There are even cat bowls that you can buy that keep drinking water cool for up to 15 hours.

If You Suspect Heatstroke

If you believe your cat has heatstroke, you must do something immediately in order to lower your cat’s body temperature.

Here’s what to do:

  1. Move your cat to a cool and shady place. You may want to wet the area around her, too.
  2. Spray or apply cool water onto her fur and skin (especially her paws)
  3. Use a fan to maximize heat loss.
  4. If your cat is alert enough and able to drink water, give her small amounts frequently.
  5. Get her to the vet as a matter of urgency, even if she appears to be feeling better.

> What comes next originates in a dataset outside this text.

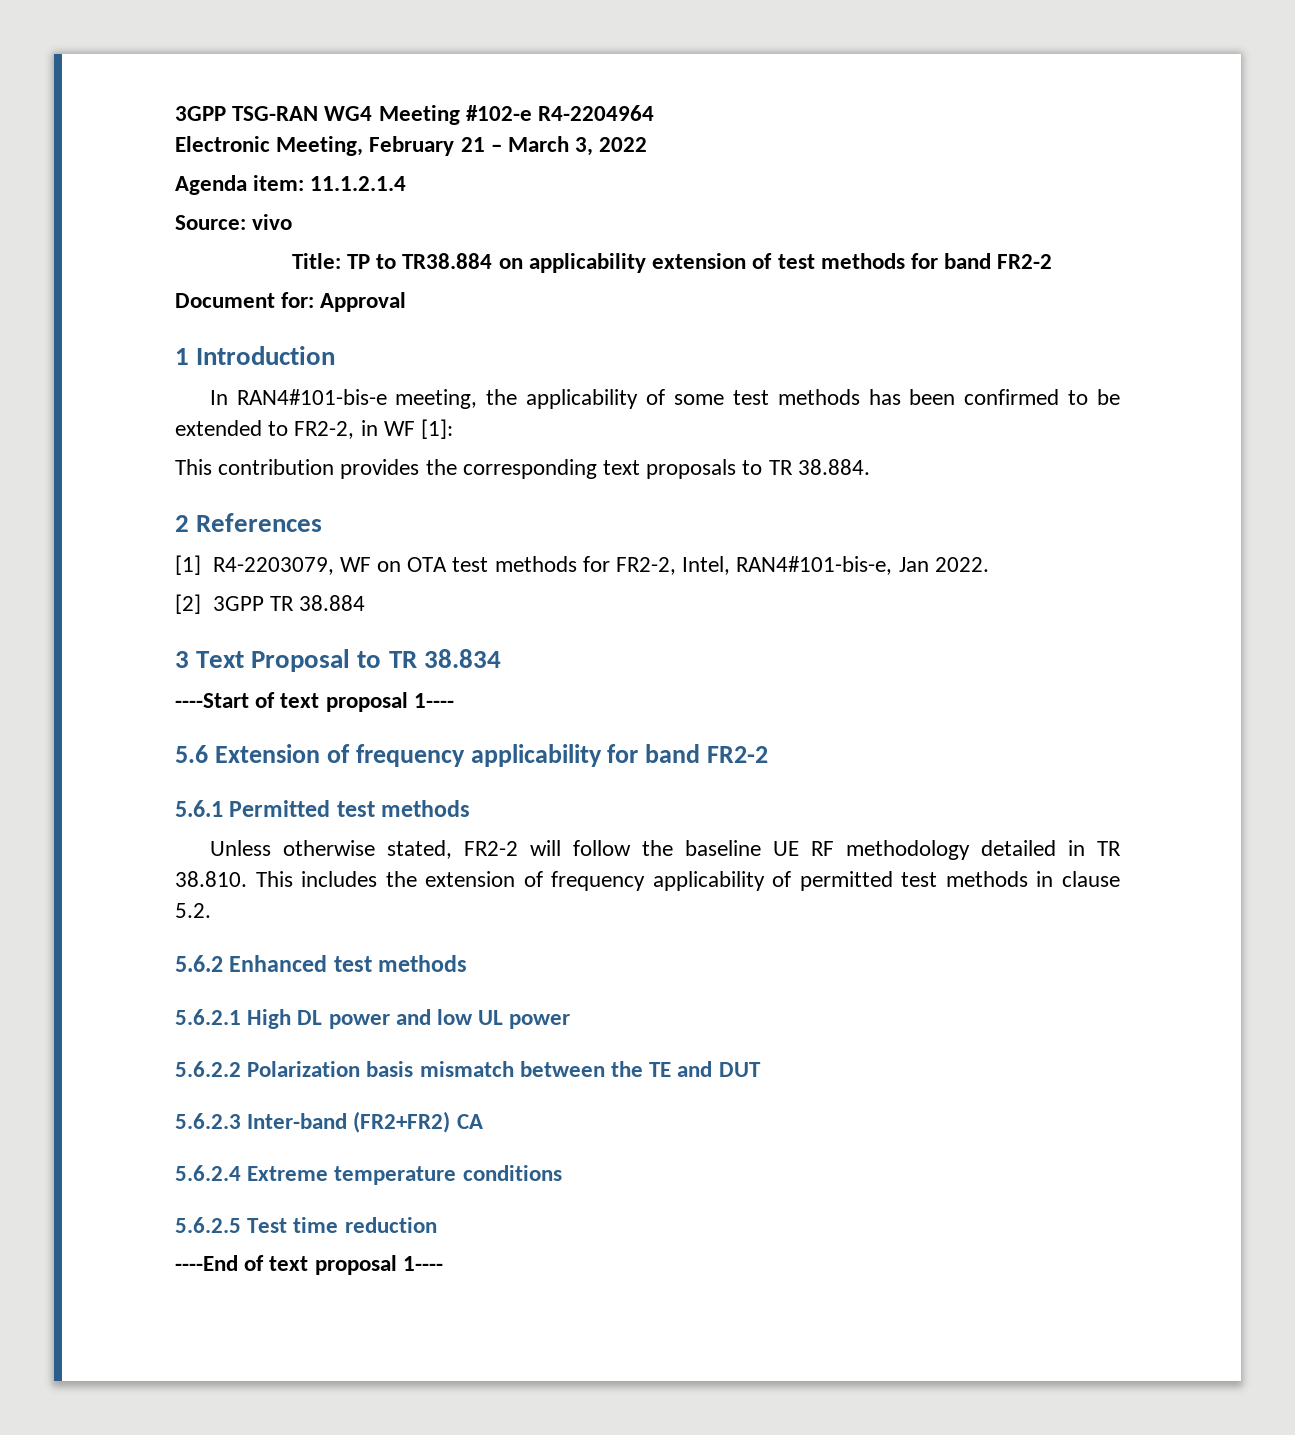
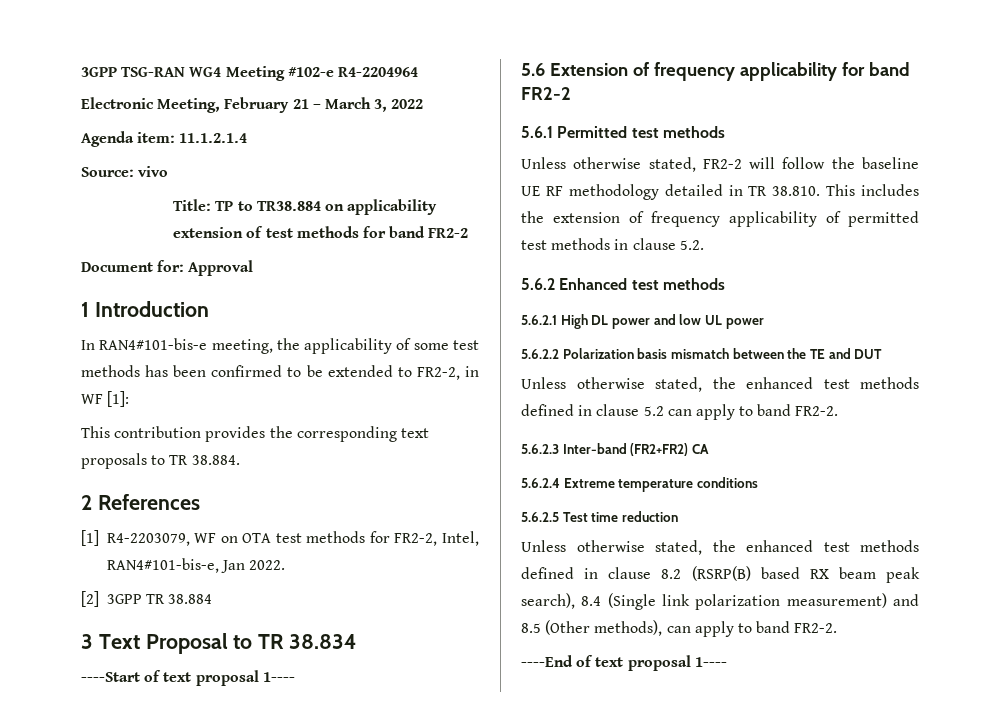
(761, 1069) none -> [521,377,919,392] [521,404,839,420] // Unless otherwise stated, the enhanced test methods defined in clause 5.2 can apply to band FR2-2.
(437, 1225) none -> [521,540,919,555] [521,566,920,583] [521,593,919,610] [521,620,838,637] // Unless otherwise stated, the enhanced test methods defined in clause 8.2 (RSRP(B) based RX beam peak search), 8.4 (Single link polarization measurement) and 8.5 (Other methods), can apply to band FR2-2.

Note: When cooling down your cat, don’t use ice or ice-cold water, as this could make things worse by blocking her circulation.

What The Vet Will Do

If you do have to take your cat to the vet to further help your cat cool down, the vet will probably:

  • Place an IV (intravenous) line into your cat to give her fluids directly. By giving her these fluids, her temperature will lower more effectively. Fluids can also help counter the effects of shock and lower the risk of organ damage.
  • Monitor your cat’s temperature continually until it begins to fall. Once it is stable, your vet will check your cat for signs of organ damage.

Note: Signs of organ damage may not show up for several days, so if your cat is not back to normal within 2 to 3 days, contact your vet again.


To recap, the average healthy cat will typically begin to struggle in temperatures around (and that rise above) 95 degrees F (35 degrees C).

But they won’t allow themselves to get too hot if they can.

Cats leverage a number of different ways to help keep cool. They’ll adapt in their environment.

But that doesn’t mean that there are not things that you can do to support them further.

Nor does it mean that we should blindly accept and assume our cats will be okay in the heat.

So do keep an eye on your cat.

Be mindful of factors such as their age, health status, hydration levels, and behaviour.

And do all you can to keep them out of the heat of the sun.

But if in doubt, unable to keep them cool, or suspect heatstroke, be ready to get on the phone to a vet.

Related Questions

What outdoor temperature is too hot for cats?

Outdoor temperatures that exceed 100 degrees F (37 degrees C) are considered too hot for cats.

What indoor temperature is too hot for cats?

Indoor temperatures that exceed 100 degrees F (37 degrees C) are considered too hot for cats.

Is 80 degrees too hot for cats

80 degrees is considered an ideal temperature for most breeds of healthy cat.

Is 85 degrees too hot for a cat

85 degrees is considered an ideal temperature for most breeds of healthy cat.